3gengames, thank you for this site!
3gengames wrote:And it's made AFAIK to do bit tests easy. To test one bit of a certain location, it's pretty simple and you don't have to even LDA with anything to test the top 2 bits
Ah yes, that is a great point! Thank you.
tokumaru wrote:I believe that the main purpose of BIT is to test whether bits in memory are set or clear. You load your bit mask into the accumulator and BIT it with the value you want to test, if the Z flag is set, the bits you tested are clear.
But to me, the fact that bits 6 and 7 are copied to the V and N flags is what makes it actually useful. Whenever I want to test one of those 2 bits I use BIT.
Thank you tokumaru for sharing your wisdom.
tokumaru wrote:In my example code I was checking bit 7, which is clear when the flag is false ($00) and set when the flag is true ($ff).
tokumaru wrote:How are your levels stored? Just like you read them in order to draw to the nametables, you have to read them to check for collisions. Each block in the level must have its own solidity information (you can use a table for that).
I remember searching the nesdev wiki for "table." I have reread all 4 of your links to threads where you've talked about collision. I'm excited to finally try to make my own! But, I dont understand how tables work. Is a table kind of like a 2dimentional matrix?
Yep, 2D usually table of data. Or one way and reads data in strips to the screen, or you could have 16 "tables" and read them all horizontally. Many ways to do it. RPG's is probably a 2D array, but for a horizontal scrolling game that doesn't scroll up and down wuld maybe do better with 16 tables to build 1 screen, or the vertical method. There's probably more as I haven't messed with data much, but those seem the most obvious to me.

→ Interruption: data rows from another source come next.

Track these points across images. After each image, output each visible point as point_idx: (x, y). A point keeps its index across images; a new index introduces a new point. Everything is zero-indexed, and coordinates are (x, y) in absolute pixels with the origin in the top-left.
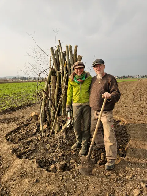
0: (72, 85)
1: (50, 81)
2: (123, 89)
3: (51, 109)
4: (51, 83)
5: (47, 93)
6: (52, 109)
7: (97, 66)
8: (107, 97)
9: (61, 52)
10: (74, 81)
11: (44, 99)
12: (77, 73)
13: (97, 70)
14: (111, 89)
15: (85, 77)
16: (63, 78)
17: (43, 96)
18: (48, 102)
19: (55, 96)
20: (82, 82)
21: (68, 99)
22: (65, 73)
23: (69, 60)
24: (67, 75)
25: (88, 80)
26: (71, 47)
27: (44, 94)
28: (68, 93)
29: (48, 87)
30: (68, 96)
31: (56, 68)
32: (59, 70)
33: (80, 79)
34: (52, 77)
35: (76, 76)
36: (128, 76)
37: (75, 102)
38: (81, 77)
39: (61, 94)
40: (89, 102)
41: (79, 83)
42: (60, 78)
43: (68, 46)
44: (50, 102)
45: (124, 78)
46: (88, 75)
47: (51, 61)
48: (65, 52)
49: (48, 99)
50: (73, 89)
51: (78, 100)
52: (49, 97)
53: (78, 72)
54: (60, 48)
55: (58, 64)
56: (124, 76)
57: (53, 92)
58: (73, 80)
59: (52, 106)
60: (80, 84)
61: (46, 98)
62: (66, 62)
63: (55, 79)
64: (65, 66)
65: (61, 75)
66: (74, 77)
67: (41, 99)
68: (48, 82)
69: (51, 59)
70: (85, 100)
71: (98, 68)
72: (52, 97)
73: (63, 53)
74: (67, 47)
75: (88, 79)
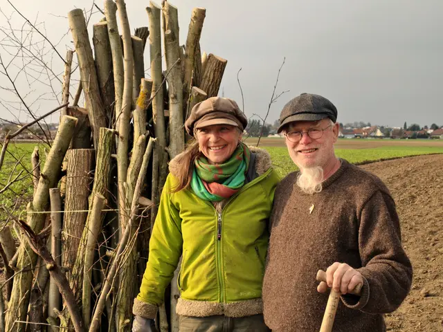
0: (176, 209)
1: (61, 174)
2: (413, 198)
3: (58, 321)
4: (65, 184)
5: (39, 238)
6: (64, 323)
7: (300, 127)
8: (344, 286)
9: (121, 31)
10: (190, 187)
11: (21, 264)
12: (205, 152)
13: (300, 147)
14: (364, 243)
15: (246, 174)
16: (128, 162)
17: (21, 250)
18: (43, 278)
19: (84, 253)
20: (229, 198)
21: (149, 276)
22: (138, 139)
23: (162, 77)
24: (147, 151)
25: (259, 189)
26: (173, 12)
27: (23, 239)
28: (152, 244)
29: (46, 204)
30: (153, 259)
31: (96, 111)
32: (108, 120)
33: (220, 181)
34: (71, 154)
35: (201, 166)
36: (435, 127)
37: (189, 293)
38: (225, 172)
39: (112, 244)
40: (258, 298)
41: (211, 203)
42: (114, 161)
43: (158, 11)
44: (53, 281)
45: (414, 137)
46: (260, 164)
47: (69, 73)
48: (143, 33)
49: (48, 266)
50: (183, 226)
51: (201, 287)
52: (49, 259)
53: (208, 148)
54: (118, 14)
55: (103, 93)
56: (415, 128)
57: (72, 228)
58: (184, 184)
59: (65, 304)
60: (219, 206)
61: (36, 259)
62: (149, 85)
63: (85, 162)
64: (139, 104)
65: (121, 146)
66: (193, 169)
67: (7, 263)
68: (52, 177)
69: (69, 64)
70: (241, 290)
71: (303, 140)
72: (65, 257)
73: (132, 43)
74: (154, 12)
75: (259, 183)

So if I divide the screen into 16 rows, using a 16x16 grid size, that's quite a large grid size. Compared to an 8x8 grid size... that's what tokumaru used... but that would be twice as much; I would hae to divide the screen into 32 rows. That's twice as much memory used and... ugg. Start at the beginning , is the screen 256 scanlines tall?

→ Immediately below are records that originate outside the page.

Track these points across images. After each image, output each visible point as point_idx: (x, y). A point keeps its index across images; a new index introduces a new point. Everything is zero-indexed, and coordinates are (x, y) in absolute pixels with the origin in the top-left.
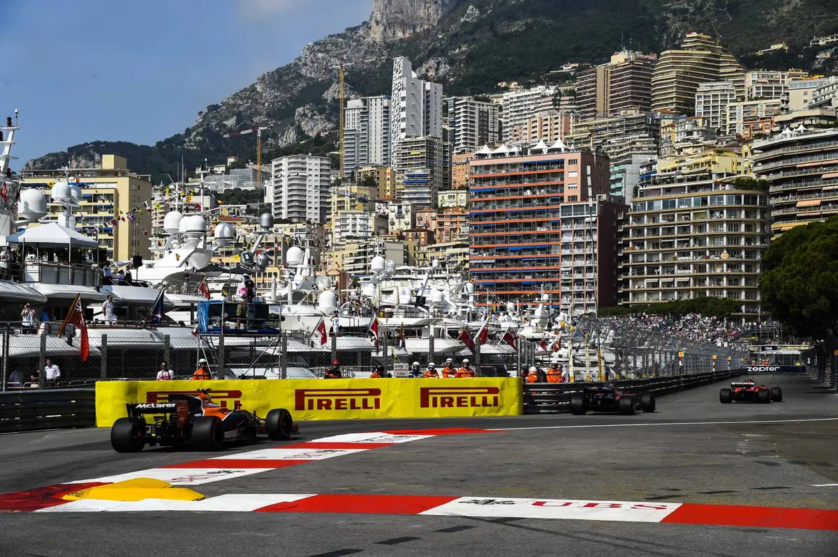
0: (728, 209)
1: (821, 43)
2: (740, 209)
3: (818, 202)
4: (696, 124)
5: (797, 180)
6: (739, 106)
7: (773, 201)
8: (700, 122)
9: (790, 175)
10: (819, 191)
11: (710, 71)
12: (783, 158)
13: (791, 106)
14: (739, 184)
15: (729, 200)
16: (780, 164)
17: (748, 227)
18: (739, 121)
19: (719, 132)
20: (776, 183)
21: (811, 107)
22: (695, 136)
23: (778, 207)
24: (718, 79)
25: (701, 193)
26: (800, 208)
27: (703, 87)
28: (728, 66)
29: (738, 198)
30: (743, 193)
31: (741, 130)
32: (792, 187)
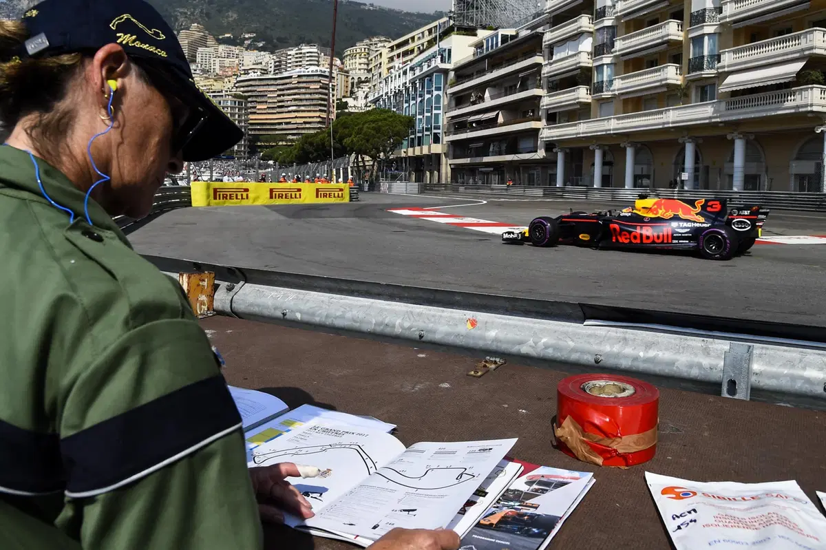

240 scanline tall, 15 data pointers for each row of the screen that are built into 2x2 tiles and then made into a column as they move over. All going horizontally compressed would take very little room. IIRC, SMB is like 4KB for levels out of the 32KB ROM. Not sure if that's what they used, but it in the end won't come out big at all if you use compression.
Not sure. But since probably all of your tiles will be 2x2 tiles, you only need 64 combinations of data and you build them from there. Check out how RLE compression works below. It basically tells it how many times one byte of data is repeated. So you can condense up to about 255 bytes of data to two bytes. It's a great thing to use, and needed in most games to fit them all in.
So ok, thank you for RLE and all your help; I can use RLE compression for my collision tables because each of the background tiles can be represented by a zero. That seems to work in my head!
Thinking about alot of things... and I have a few questions. 1.)Would it be notgood to store the level-nametables without RLE compression and then spend more space to store pre-made RLE compressed collision notes? 2.) Or would it be better to store the level-nametables RLE compressed and then create collision info at the drawing nametable faze like tokumaru explained?
I'm confused about all of this right now... trying to see what would be good.
If there's lots of different data, you'd probably be farther ahead to not do RLE, or maybe any compression. If there's lots of the same data in a row, then sure. You just gotta decide. And you don't have to implement this now, you can always go back if you need to and add it once you get more gritty with your games levels data and stuff. Just make sure you program it so that it wouldn't be ridiculous to add it later.
tokumaru wrote:Just like you read them in order to draw to the nametables, you have to read them to check for collisions.
Are the collision tables created on the fly while reading for drawing? Or are they susposed to be created separately ahead of time? Or should I reread the nametables and create the cllision table as i am rereading the nametable?
Last edited by unregistered on Mon Sep 12, 2011 12:52 pm, edited 1 time in total.